[Dataset entries]
....
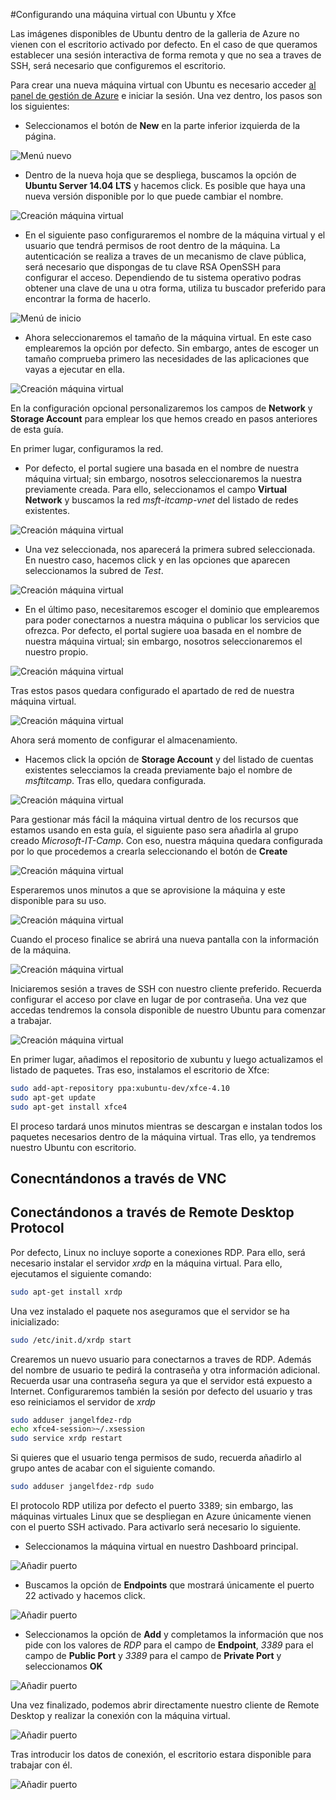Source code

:#Configurando una máquina virtual con Ubuntu y Xfce

Las imágenes disponibles de Ubuntu dentro de la galleria de Azure no vienen con el escritorio activado por defecto. En el caso de que queramos establecer una sesión interactiva de forma remota y que no sea a traves de SSH, será necesario que configuremos el escritorio. 

Para crear una nueva máquina virtual con Ubuntu es necesario acceder [al panel de gestión de Azure](http://portal.azure.com "Panel de gestión de Azure") e iniciar la sesión. Una vez dentro, los pasos son los siguientes:

- Seleccionamos el botón de **New** en la parte inferior izquierda de la página.

![Menú nuevo](images/virtualmachines-linux-create-UbuntuGnome-Step1.png)

- Dentro de la nueva hoja que se despliega, buscamos la opción de **Ubuntu Server 14.04 LTS** y hacemos click. Es posible que haya una nueva versión disponible por lo que puede cambiar el nombre.

![Creación máquina virtual](images/virtualmachines-linux-create-UbuntuGnome-Step2.png)

- En el siguiente paso configuraremos el nombre de la máquina virtual y el usuario que tendrá permisos de root dentro de la máquina. La autenticación se realiza a traves de un mecanismo de clave pública, será necesario que dispongas de tu clave RSA OpenSSH para configurar el acceso. Dependiendo de tu sistema operativo podras obtener una clave de una u otra forma, utiliza tu buscador preferido para encontrar la forma de hacerlo.

![Menú de inicio](images/virtualmachines-linux-create-UbuntuGnome-Step3.png)

- Ahora seleccionaremos el tamaño de la máquina virtual. En este caso emplearemos la opción por defecto. Sin embargo, antes de escoger un tamaño comprueba primero las necesidades de las aplicaciones que vayas a ejecutar en ella.

![Creación máquina virtual](images/virtualmachines-linux-create-UbuntuGnome-Step4.png)

En la configuración opcional personalizaremos los campos de **Network** y **Storage Account** para emplear los que hemos creado en pasos anteriores de esta guía.

En primer lugar, configuramos la red. 

- Por defecto, el portal sugiere una basada en el nombre de nuestra máquina virtual; sin embargo, nosotros seleccionaremos la nuestra previamente creada. Para ello, seleccionamos el campo **Virtual Network** y buscamos la red *msft-itcamp-vnet* del listado de redes existentes. 

![Creación máquina virtual](images/virtualmachines-linux-create-UbuntuGnome-Step5.png)

- Una vez seleccionada, nos aparecerá la primera subred seleccionada. En nuestro caso, hacemos click y en las opciones que aparecen seleccionamos la subred de *Test*. 

![Creación máquina virtual](images/virtualmachines-linux-create-UbuntuGnome-Step6.png)

- En el último paso, necesitaremos escoger el dominio que emplearemos para poder conectarnos a nuestra máquina o publicar los servicios que ofrezca.  Por defecto, el portal sugiere uoa basada en el nombre de nuestra máquina virtual; sin embargo, nosotros seleccionaremos el nuestro propio.

![Creación máquina virtual](images/virtualmachines-linux-create-UbuntuGnome-Step7.png)

Tras estos pasos quedara configurado el apartado de red de nuestra máquina virtual.

![Creación máquina virtual](images/virtualmachines-linux-create-UbuntuGnome-Step8.png)

Ahora será momento de configurar el almacenamiento.

- Hacemos click la opción de **Storage Account** y del listado de cuentas existentes selecciamos la creada previamente bajo el nombre de *msftitcamp*. Tras ello, quedara configurada.

![Creación máquina virtual](images/virtualmachines-linux-create-UbuntuGnome-Step9.png)

Para gestionar más fácil la máquina virtual dentro de los recursos que estamos usando en esta guía, el siguiente paso sera añadirla al grupo creado *Microsoft-IT-Camp*. Con eso, nuestra máquina quedara configurada por lo que procedemos a crearla seleccionando el botón de **Create**

![Creación máquina virtual](images/virtualmachines-linux-create-UbuntuGnome-Step10.png)

Esperaremos unos minutos a que se aprovisione la máquina y este disponible para su uso. 

![Creación máquina virtual](images/virtualmachines-linux-create-UbuntuGnome-Step11.png)

Cuando el proceso finalice se abrirá una nueva pantalla con la información de la máquina.

![Creación máquina virtual](images/virtualmachines-linux-create-UbuntuGnome-Step12.png)

Iniciaremos sesión a traves de SSH con nuestro cliente preferido. Recuerda configurar el acceso por clave en lugar de por contraseña. Una vez que accedas tendremos la consola disponible de nuestro Ubuntu para comenzar a trabajar.

![Creación máquina virtual](images/virtualmachines-linux-create-UbuntuGnome-Step13.png)

En primer lugar, añadimos el repositorio de xubuntu y luego actualizamos el listado de paquetes. Tras eso, instalamos el escritorio de Xfce:

```bash
sudo add-apt-repository ppa:xubuntu-dev/xfce-4.10
sudo apt-get update
sudo apt-get install xfce4 
```

El proceso tardará unos minutos mientras se descargan e instalan todos los paquetes necesarios dentro de la máquina virtual. Tras ello, ya tendremos nuestro Ubuntu con escritorio.


## Conecntándonos a través de VNC


## Conectándonos a través de Remote Desktop Protocol

Por defecto, Linux no incluye soporte a conexiones RDP. Para ello, será necesario instalar el servidor *xrdp* en la máquina virtual. Para ello, ejecutamos el siguiente comando:

```bash
sudo apt-get install xrdp
```

Una vez instalado el paquete nos aseguramos que el servidor se ha inicializado:

```bash
sudo /etc/init.d/xrdp start
```

Crearemos un nuevo usuario para conectarnos a traves de RDP. Además del nombre de usuario te pedirá la contraseña y otra información adicional. Recuerda usar una contraseña segura ya que el servidor está expuesto a Internet. Configuraremos también la sesión por defecto del usuario y tras eso reiniciamos el servidor de *xrdp*

```bash
sudo adduser jangelfdez-rdp
echo xfce4-session>~/.xsession
sudo service xrdp restart
```

Si quieres que el usuario tenga permisos de sudo, recuerda añadirlo al grupo antes de acabar con el siguiente comando.

```bash
sudo adduser jangelfdez-rdp sudo
```

El protocolo RDP utiliza por defecto el puerto 3389; sin embargo, las máquinas virtuales Linux que se despliegan en Azure únicamente vienen con el puerto SSH activado. Para activarlo será necesario lo siguiente.

- Seleccionamos la máquina virtual en nuestro Dashboard principal.

![Añadir puerto](images/virtualmachines-linux-create-UbuntuGnome-RDP-Step1.png)

- Buscamos la opción de **Endpoints** que mostrará únicamente el puerto 22 activado y hacemos click.

![Añadir puerto](images/virtualmachines-linux-create-UbuntuGnome-RDP-Step2.png)

- Seleccionamos la opción de **Add** y completamos la información que nos pide con los valores de *RDP* para el campo de **Endpoint**, *3389* para el campo de **Public Port** y *3389* para el campo de **Private Port** y seleccionamos **OK**

![Añadir puerto](images/virtualmachines-linux-create-UbuntuGnome-RDP-Step3.png)

Una vez finalizado, podemos abrir directamente nuestro cliente de Remote Desktop y realizar la conexión con la máquina virtual. 

![Añadir puerto](images/virtualmachines-linux-create-UbuntuGnome-RDP-Step4.png)

Tras introducir los datos de conexión, el escritorio estara disponible para trabajar con él.

![Añadir puerto](images/virtualmachines-linux-create-UbuntuGnome-RDP-Step5.png)







	       
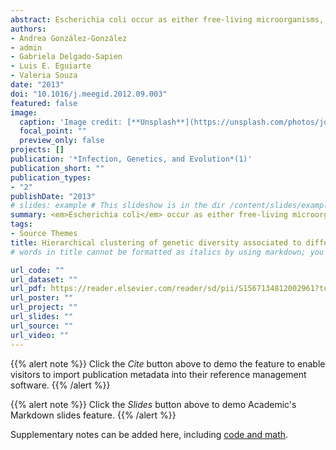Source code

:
 ```yaml
---
abstract: Escherichia coli occur as either free-living microorganisms, or within the colons of mammals and birds as pathogenic or commensal bacteria. Although the Mexican population of intestinal E. coli maintains high levels of genetic diversity, the exact mechanisms by which this occurs remain unknown. We therefore investigated the role of homologous recombination and point mutation in the genetic diversification and population structure of Mexican strains of E. coli. This was explored using a multi locus sequence typing (MLST) approach in a non-outbreak related, host-wide sample of 128 isolates. Overall, genetic diversification in this sample appears to be driven primarily by homologous recombination, and to a lesser extent, by point mutation. Since genetic diversity is hierarchically organized according to the MLST genealogy, we observed that there is not a homogeneous recombination rate, but that different rates emerge at different clustering levels such as phylogenetic group, lineage and clonal complex (CC). Moreover, we detected clear signature of substructure among the A+B1 phylogenetic group, where the majority of isolates were differentiated into four discrete lineages. Substructure pattern is revealed by the presence of several CCs associated to a particular life style and host as well as to different genetic diversification mechanisms. We propose these findings as an alternative explanation for the maintenance of the clear phylogenetic signal of this species despite the prevalence of homologous recombination. Finally, we corroborate using both phylogenetic and genetic population approaches as an effective mean to establish epidemiological surveillance tailored to the ecological specificities of each geographic region.
authors:
- Andrea González-González
- admin
- Gabriela Delgado-Sapien
- Luis E. Eguiarte
- Valeria Souza
date: "2013"
doi: "10.1016/j.meegid.2012.09.003"
featured: false
image:
  caption: 'Image credit: [**Unsplash**](https://unsplash.com/photos/jdD8gXaTZsc)'
  focal_point: ""
  preview_only: false
projects: []
publication: '*Infection, Genetics, and Evolution*(1)'
publication_short: ""
publication_types:
- "2"
publishDate: "2013"
# slides: example # This slideshow is in the dir /content/slides/example If you want another slide showm just change the name of the folder where the slideshow is in here!  
summary: <em>Escherichia coli</em> occur as either free-living microorganisms, or as pathogenic or commensal bacteria of mammals and birds. The Mexican population of intestinal <em>E. coli</em> maintains high levels of genetic diversity, and the evolutionary mechanisms by which this occurs remain unknown.
tags:
- Source Themes
title: Hierarchical clustering of genetic diversity associated to different levels of mutation and recombination in Escherichia coli, a study based on Mexican isolates.
# words in title cannot be formatted as italics by using markdown; you can do it by changing some specs, see https://github.com/gcushen/hugo-academic/issues/280 for problems related to changing those specs.

url_code: ""
url_dataset: ""
url_pdf: https://reader.elsevier.com/reader/sd/pii/S1567134812002961?token=8A50788F9FB1CF24749B110960002F4DD59A0E9C00131254BE1E6369750340C3A56CF11CE64FA7E7B21C79F72CD545E8
url_poster: ""
url_project: ""
url_slides: ""
url_source: ""
url_video: ""
---
```


{{% alert note %}}
Click the *Cite* button above to demo the feature to enable visitors to import publication metadata into their reference management software.
{{% /alert %}}

{{% alert note %}}
Click the *Slides* button above to demo Academic's Markdown slides feature.
{{% /alert %}}

Supplementary notes can be added here, including [code and math](https://sourcethemes.com/academic/docs/writing-markdown-latex/).
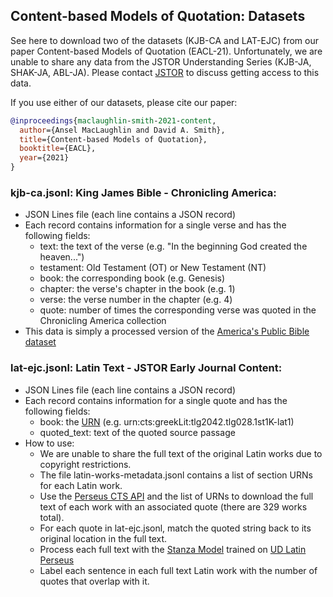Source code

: ## Content-based Models of Quotation: Datasets

See here to download two of the datasets (KJB-CA and LAT-EJC) from our paper Content-based Models of Quotation (EACL-21). Unfortunately, we are unable to share any data from the JSTOR Understanding Series (KJB-JA, SHAK-JA, ABL-JA). Please contact [JSTOR](https://www.jstor.org/dfr/) to discuss getting access to this data.

If you use either of our datasets, please cite our paper: 

```bibtex
@inproceedings{maclaughlin-smith-2021-content,
  author={Ansel MacLaughlin and David A. Smith},
  title={Content-based Models of Quotation},
  booktitle={EACL},
  year={2021}
}
```

### kjb-ca.jsonl: King James Bible - Chronicling America: 

* JSON Lines file (each line contains a JSON record)
* Each record contains information for a single verse and has the following fields:
  * text: the text of the verse (e.g. "In the beginning God created the heaven...")
  * testament: Old Testament (OT) or New Testament (NT)
  * book: the corresponding book (e.g. Genesis)
  * chapter: the verse's chapter in the book (e.g. 1)
  * verse: the verse number in the chapter (e.g. 4)
  * quote: number of times the corresponding verse was quoted in the Chronicling America collection
* This data is simply a processed version of the [America's Public Bible dataset](https://americaspublicbible.org/)


### lat-ejc.jsonl: Latin Text - JSTOR Early Journal Content: 

* JSON Lines file (each line contains a JSON record)
* Each record contains information for a single quote and has the following fields:
  * book: the [URN](http://sites.tufts.edu/perseusupdates/2021/01/05/what-is-a-cts-urn/) (e.g. urn:cts:greekLit:tlg2042.tlg028.1st1K-lat1)
  * quoted_text: text of the quoted source passage
* How to use:
  * We are unable to share the full text of the original Latin works due to copyright restrictions.
  * The file latin-works-metadata.jsonl contains a list of section URNs for each Latin work. 
  * Use the [Perseus CTS API](https://sites.tufts.edu/perseusupdates/beta-features/perseus-cts-api/) and the list of URNs to download the full text of each work with an associated quote (there are 329 works total). 
  * For each quote in lat-ejc.jsonl, match the quoted string back to its original location in the full text.
  * Process each full text with the [Stanza Model](https://stanfordnlp.github.io/stanza/available_models.html) trained on [UD Latin Perseus](https://universaldependencies.org/treebanks/la_perseus/index.html)
  * Label each sentence in each full text Latin work with the number of quotes that overlap with it.

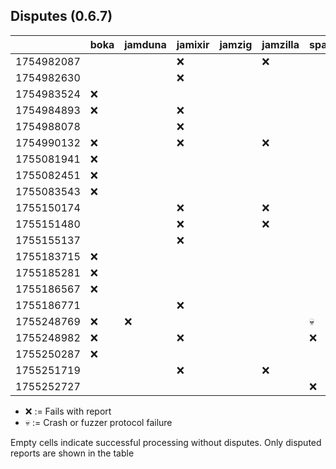 ## Disputes (0.6.7)

|            | boka | jamduna | jamixir | jamzig | jamzilla | spacejam | vinwolf |
|------------|------|---------|---------|--------|----------|----------|---------|
| 1754982087 |      |         |   ❌    |        |    ❌    |          |         |
| 1754982630 |      |         |   ❌    |        |          |          |         |
| 1754983524 |  ❌  |         |         |        |          |          |         |
| 1754984893 |  ❌  |         |   ❌    |        |          |          |         |
| 1754988078 |      |         |   ❌    |        |          |          |         |
| 1754990132 |  ❌  |         |   ❌    |        |    ❌    |          |         |
| 1755081941 |  ❌  |         |         |        |          |          |         |
| 1755082451 |  ❌  |         |         |        |          |          |         |
| 1755083543 |  ❌  |         |         |        |          |          |         |
| 1755150174 |      |         |   ❌    |        |    ❌    |          |         |
| 1755151480 |      |         |   ❌    |        |    ❌    |          |         |
| 1755155137 |      |         |   ❌    |        |          |          |         |
| 1755183715 |  ❌  |         |         |        |          |          |         |
| 1755185281 |  ❌  |         |         |        |          |          |         |
| 1755186567 |  ❌  |         |         |        |          |          |         |
| 1755186771 |      |         |   ❌    |        |          |          |         |
| 1755248769 |  ❌  |   ❌    |         |        |          |   💀     |         |
| 1755248982 |  ❌  |         |   ❌    |        |          |   ❌     |   ❌    |
| 1755250287 |  ❌  |         |         |        |          |          |         |
| 1755251719 |      |         |   ❌    |        |    ❌    |          |         |
| 1755252727 |      |         |         |        |          |   ❌     |         |

* ❌ := Fails with report
* 💀 := Crash or fuzzer protocol failure

Empty cells indicate successful processing without disputes.
Only disputed reports are shown in the table
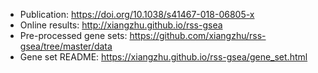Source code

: - Publication: https://doi.org/10.1038/s41467-018-06805-x
- Online results: http://xiangzhu.github.io/rss-gsea
- Pre-processed gene sets: https://github.com/xiangzhu/rss-gsea/tree/master/data
- Gene set README: https://xiangzhu.github.io/rss-gsea/gene_set.html  
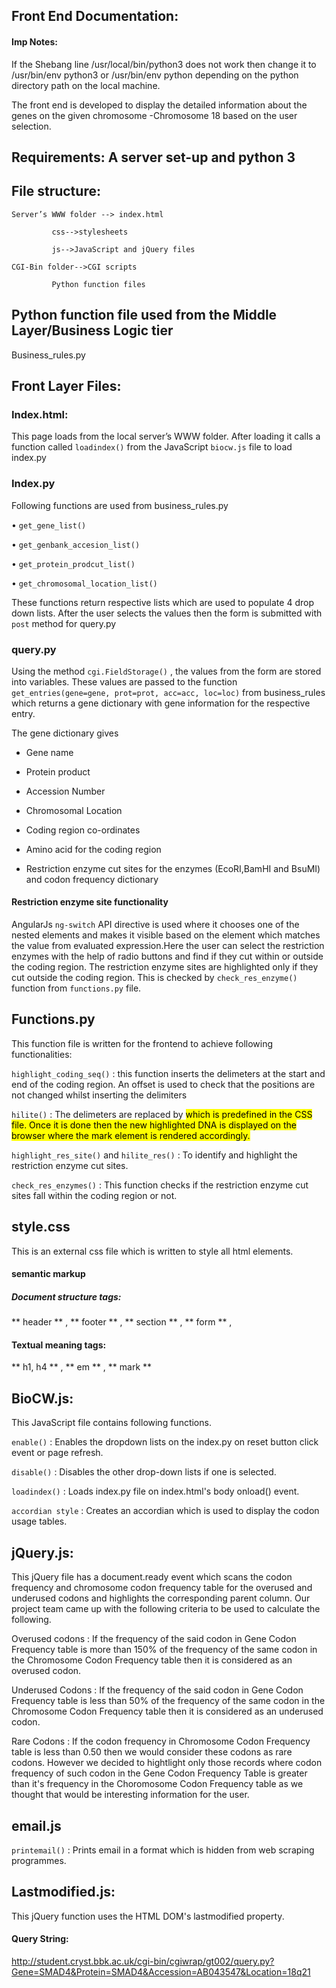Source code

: ## Front End Documentation:

#### Imp Notes: 
If the Shebang line /usr/local/bin/python3  does not work then change it to /usr/bin/env python3 or /usr/bin/env python depending on the python directory path on the local machine.



The front end is developed to display the detailed information about the genes on the given chromosome -Chromosome 18 based on the user selection.

## Requirements:  A server set-up and python 3

## File structure:



	Server’s WWW folder --> index.html
			 
			 css-->stylesheets
						            
			 js-->JavaScript and jQuery files
			 
	CGI-Bin folder-->CGI scripts
						    
			 Python function files




## Python function file used from the Middle Layer/Business Logic tier	
Business_rules.py

## Front Layer Files:

### Index.html: 
This page loads from the local server’s WWW folder. After loading it calls a function called `loadindex()` 
from the JavaScript `biocw.js` file to load index.py

### Index.py
   Following functions are used from business_rules.py
   
•	`get_gene_list()`

•	`get_genbank_accesion_list()`

•	`get_protein_prodcut_list()`

•	`get_chromosomal_location_list()`

These functions return respective lists which are used to populate 4 drop down lists.
After the user selects the values then the form is submitted with `post` method for query.py

### query.py

Using the method `cgi.FieldStorage()` , the values from the form are stored into variables. 
These values are passed to the function `get_entries(gene=gene, prot=prot, acc=acc, loc=loc)` from business_rules which returns a gene dictionary with gene information for the respective entry. 

The gene dictionary gives 
-	Gene name

-	Protein product

-	Accession Number

-	Chromosomal Location

-	Coding region co-ordinates 

-	Amino acid for the coding region

-	Restriction enzyme cut sites for the enzymes (EcoRI,BamHI and BsuMI) and codon frequency dictionary 


#### Restriction enzyme site functionality
AngularJs `ng-switch` API directive is used where it chooses one of the nested elements and makes it visible based on the  element which matches the value from evaluated expression.Here the user can select the restriction enzymes with the help of radio buttons and find if they cut within or outside the coding region. The restriction enzyme sites are highlighted only if they cut outside the coding region. This is checked by `check_res_enzyme()` function from `functions.py` file.


## Functions.py 
This function file is written for the frontend to achieve following functionalities:

`highlight_coding_seq()` : this function inserts the delimeters at the start and end of the coding region. An offset is used to check that the positions are not changed whilst inserting the delimiters

`hilite()` :  The delimeters are replaced by <mark class= ‘highlight’> which is predefined in the CSS file. Once it is done then the new highlighted DNA is displayed on the browser where the mark element is rendered accordingly.

`highlight_res_site()`  and `hilite_res()` : To identify and highlight the restriction enzyme cut sites.

`check_res_enzymes()` : This function checks if the restriction enzyme cut sites fall within the coding region or not.

## style.css

This is an external css file which is written to style all html elements.

#### semantic markup
##### Document structure tags:

** header ** , ** footer ** , ** section ** , ** form ** ,
#### Textual meaning tags: 

** h1, h4 ** , ** em ** , ** mark **

## BioCW.js:
This JavaScript file contains following functions.

`enable()` : Enables the dropdown lists on the index.py on reset button click event or page refresh. 

`disable()` : Disables the other drop-down lists if one is selected. 

`loadindex()` : Loads index.py file on index.html's body onload() event.

`accordian style` : Creates an accordian which is used to display the codon usage tables.

## jQuery.js:

This jQuery file has a document.ready event which scans the codon frequency and chromosome codon frequency table for the overused and underused codons and highlights the corresponding parent column. Our project team came up with the following criteria to be used to calculate the following.

Overused codons : If the frequency of the said codon in Gene Codon Frequency table is more than 150% of the frequency of the same codon in the Chromosome Codon Frequency table then it is considered as an overused codon.

Underused Codons : If the frequency of the said codon in Gene Codon Frequency table is less than 50% of the frequency of the same codon in the Chromosome Codon Frequency table then it is considered as an underused codon.

Rare Codons : If the codon frequency in Chromosome Codon Frequency table is less than 0.50 then we would consider these codons as rare codons. However we decided to hightlight only those records where codon frequency of such codon in the Gene Codon Frequency Table is greater than it's frequency in the Choromosome Codon Frequency table as we thought that would be interesting information for the user.

## email.js

`printemail()` : Prints email in a format which is hidden from web scraping programmes.


## Lastmodified.js:
This jQuery function uses the HTML DOM's lastmodified property. 


#### Query String:
http://student.cryst.bbk.ac.uk/cgi-bin/cgiwrap/gt002/query.py?Gene=SMAD4&Protein=SMAD4&Accession=AB043547&Location=18q21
....
- _Exercise_: Out of the data above, return each line where the word "loadindex" can be found.

- _Task output_:
This page loads from the local server’s WWW folder. After loading it calls a function called `loadindex()` 
`loadindex()` : Loads index.py file on index.html's body onload() event.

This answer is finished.